Do you look back with any regrets or wish you had done anything differently in this process?
I don’t think so. That’s not to say I did it perfectly but I am okay with where I am at.
How long would you say it took before you felt like you had found your stride after retiring?
It probably took at least 6 months and in some ways I am back to finding my stride now after having Benjamin.
What are you top 5 things you wish someone had taught you/ told you before you retired?
- Do actively think about life after retirement. What do you like doing, what lights you up and think about how you can.
- Get help with writing your resume. It can be hard to convert all the skills we learn as pro triathletes into skills that apply in work.
- Talk to people
Retirement for athletes can be a very scary thing – many people don’t know how to take that next step.
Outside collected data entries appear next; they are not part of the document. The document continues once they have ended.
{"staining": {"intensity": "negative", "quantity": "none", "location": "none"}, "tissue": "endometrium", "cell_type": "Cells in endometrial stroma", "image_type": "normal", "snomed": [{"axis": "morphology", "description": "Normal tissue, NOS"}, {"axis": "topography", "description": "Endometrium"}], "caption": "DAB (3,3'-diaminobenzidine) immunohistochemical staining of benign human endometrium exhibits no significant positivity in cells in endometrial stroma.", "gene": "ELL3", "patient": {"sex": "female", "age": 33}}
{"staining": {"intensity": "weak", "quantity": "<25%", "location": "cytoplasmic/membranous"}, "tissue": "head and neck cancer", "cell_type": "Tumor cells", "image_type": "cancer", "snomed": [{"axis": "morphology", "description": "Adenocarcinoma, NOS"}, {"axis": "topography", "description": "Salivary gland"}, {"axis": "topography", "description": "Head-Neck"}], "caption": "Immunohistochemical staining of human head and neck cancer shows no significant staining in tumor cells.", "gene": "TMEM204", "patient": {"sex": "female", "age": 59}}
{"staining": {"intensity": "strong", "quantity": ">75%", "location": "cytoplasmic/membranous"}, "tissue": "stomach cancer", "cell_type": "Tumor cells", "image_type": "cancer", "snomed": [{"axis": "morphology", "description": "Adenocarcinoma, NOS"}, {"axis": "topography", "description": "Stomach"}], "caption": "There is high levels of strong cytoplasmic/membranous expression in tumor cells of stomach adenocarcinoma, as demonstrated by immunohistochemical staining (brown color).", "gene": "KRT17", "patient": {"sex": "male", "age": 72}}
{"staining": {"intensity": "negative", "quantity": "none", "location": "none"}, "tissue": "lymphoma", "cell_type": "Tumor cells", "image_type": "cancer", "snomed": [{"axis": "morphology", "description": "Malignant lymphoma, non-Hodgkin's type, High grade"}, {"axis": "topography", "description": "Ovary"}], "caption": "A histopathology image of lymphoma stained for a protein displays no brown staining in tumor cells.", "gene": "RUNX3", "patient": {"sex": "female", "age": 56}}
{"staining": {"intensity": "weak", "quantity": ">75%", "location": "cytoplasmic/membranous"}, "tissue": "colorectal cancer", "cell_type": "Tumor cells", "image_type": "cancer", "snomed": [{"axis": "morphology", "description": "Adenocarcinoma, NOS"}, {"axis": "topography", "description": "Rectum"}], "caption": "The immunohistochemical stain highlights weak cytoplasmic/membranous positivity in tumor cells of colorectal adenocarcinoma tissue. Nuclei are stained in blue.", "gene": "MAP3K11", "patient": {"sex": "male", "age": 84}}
Are there any resources you used that you found helpful?
Talking to friends who had already been through this retirement was very helpful. It can be hard to do this but when I have spoken to friends who retired before or around the same time as me, they have been happy to share ideas and be sounding boards and share experiences of the transition. It is hard.
The Tuck Next Step program at Dartmouth was an incredibly helpful course both in terms of content and because you are surrounded by people who are going through a career transition.
Anything else you’d like to add or that you think is relevant?
Saying “yes” to new experiences after retirement has helped me a lot. I have found this very helpful in letting me find what I enjoy, what I am good at and skills I need to work on. Saying yes to a job doesn’t mean you are tied in for the next X years but it could be a stepping stone to the next thing. After retirement you will be asked “what are you doing now?” a lot….which I know I sometimes received as a pressure: “Why don’t I know my exact plan right now?”.
Find a mentor, someone you can check in with and talk to/bounce ideas off.